## TEXT
· · · · · · ·
The optimal temperature for distance running is approximately 7–13°C — the range in which the majority of marathon world records and top-10 all-time performances have been set. At this temperature, the body can dissipate exercise-generated heat efficiently without the cardiovascular cost of routing blood to the skin at the expense of working muscles.
Every degree above this range slows performance: at 20°C, a 45-minute 10K runner loses approximately 40 seconds; at 25°C, a sub-3-hour marathoner may lose 5–10 minutes. But running in heat is manageable with the right adjustments — and the body adapts meaningfully within 10–14 days.
Use our Pace Calculator to build adjusted pace targets for your next warm-weather race. If you’re building toward a goal in a warm-weather city, our training plan hub can help structure heat preparation alongside the training block.
Why Temperature Affects Running Performance

When muscles contract, approximately 80% of the energy produced is converted to heat rather than mechanical work. Running generates substantial internal heat that the body must continuously dissipate to maintain a safe core temperature.
· · · · · · ·
## SUPPLIED RECORDS
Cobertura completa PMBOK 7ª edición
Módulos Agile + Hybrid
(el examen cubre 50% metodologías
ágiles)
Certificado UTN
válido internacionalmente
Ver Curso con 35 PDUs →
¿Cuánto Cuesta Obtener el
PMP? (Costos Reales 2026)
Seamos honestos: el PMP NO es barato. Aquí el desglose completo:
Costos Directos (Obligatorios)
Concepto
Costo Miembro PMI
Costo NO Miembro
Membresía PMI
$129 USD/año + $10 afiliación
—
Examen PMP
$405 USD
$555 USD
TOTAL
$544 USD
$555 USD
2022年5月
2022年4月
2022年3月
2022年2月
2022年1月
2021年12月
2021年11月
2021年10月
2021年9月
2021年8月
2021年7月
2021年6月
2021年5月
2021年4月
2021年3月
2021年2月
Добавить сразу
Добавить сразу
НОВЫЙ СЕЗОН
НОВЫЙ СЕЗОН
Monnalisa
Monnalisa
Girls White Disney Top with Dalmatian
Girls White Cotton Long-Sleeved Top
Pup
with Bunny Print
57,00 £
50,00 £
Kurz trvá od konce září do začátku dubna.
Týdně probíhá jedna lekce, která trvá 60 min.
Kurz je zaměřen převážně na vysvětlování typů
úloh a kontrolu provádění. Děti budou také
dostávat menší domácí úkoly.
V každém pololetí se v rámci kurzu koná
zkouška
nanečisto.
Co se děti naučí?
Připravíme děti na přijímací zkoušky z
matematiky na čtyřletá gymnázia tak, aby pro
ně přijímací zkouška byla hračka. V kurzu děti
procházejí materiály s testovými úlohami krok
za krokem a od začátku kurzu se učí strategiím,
· · · · · · ·
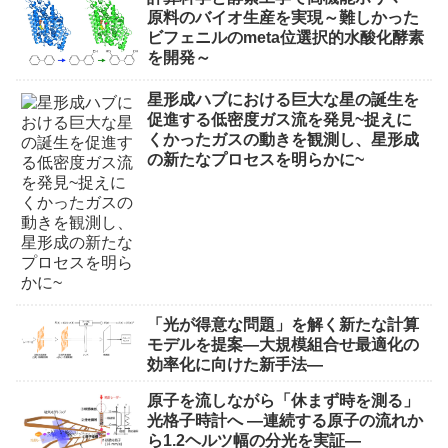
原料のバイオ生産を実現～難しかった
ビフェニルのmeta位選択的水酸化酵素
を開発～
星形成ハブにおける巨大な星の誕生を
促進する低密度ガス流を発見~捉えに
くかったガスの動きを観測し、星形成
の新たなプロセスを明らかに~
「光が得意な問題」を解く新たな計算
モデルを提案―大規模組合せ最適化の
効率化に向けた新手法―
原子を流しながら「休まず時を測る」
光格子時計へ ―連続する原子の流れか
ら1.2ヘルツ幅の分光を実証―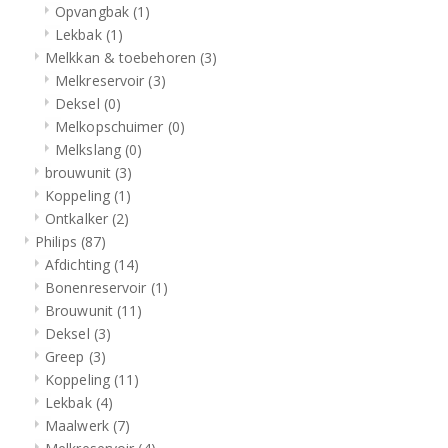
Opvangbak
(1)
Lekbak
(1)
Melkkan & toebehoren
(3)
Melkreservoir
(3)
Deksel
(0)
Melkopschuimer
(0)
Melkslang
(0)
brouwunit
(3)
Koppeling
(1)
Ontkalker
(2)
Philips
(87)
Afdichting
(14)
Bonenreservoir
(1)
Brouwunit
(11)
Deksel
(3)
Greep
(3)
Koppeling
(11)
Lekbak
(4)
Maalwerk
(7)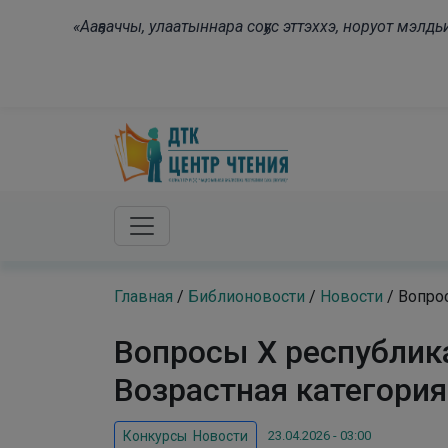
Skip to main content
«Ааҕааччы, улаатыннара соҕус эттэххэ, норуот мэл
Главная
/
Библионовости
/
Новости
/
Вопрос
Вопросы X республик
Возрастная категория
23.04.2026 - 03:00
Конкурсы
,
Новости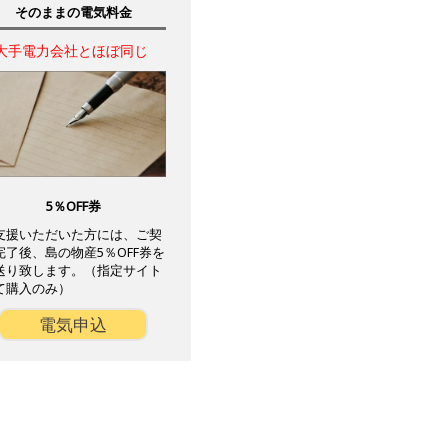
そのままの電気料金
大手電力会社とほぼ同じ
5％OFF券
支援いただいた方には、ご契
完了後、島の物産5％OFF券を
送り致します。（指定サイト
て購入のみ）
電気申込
· · · · · · ·
## WORK INSTRUCTION
Copy the full text about running in the heat word for word. The listing stands apart from the text about running in the heat.

## RESULT FOR THIS EXERCISE
The optimal temperature for distance running is approximately 7–13°C — the range in which the majority of marathon world records and top-10 all-time performances have been set. At this temperature, the body can dissipate exercise-generated heat efficiently without the cardiovascular cost of routing blood to the skin at the expense of working muscles.
Every degree above this range slows performance: at 20°C, a 45-minute 10K runner loses approximately 40 seconds; at 25°C, a sub-3-hour marathoner may lose 5–10 minutes. But running in heat is manageable with the right adjustments — and the body adapts meaningfully within 10–14 days.
Use our Pace Calculator to build adjusted pace targets for your next warm-weather race. If you’re building toward a goal in a warm-weather city, our training plan hub can help structure heat preparation alongside the training block.
Why Temperature Affects Running Performance

When muscles contract, approximately 80% of the energy produced is converted to heat rather than mechanical work. Running generates substantial internal heat that the body must continuously dissipate to maintain a safe core temperature.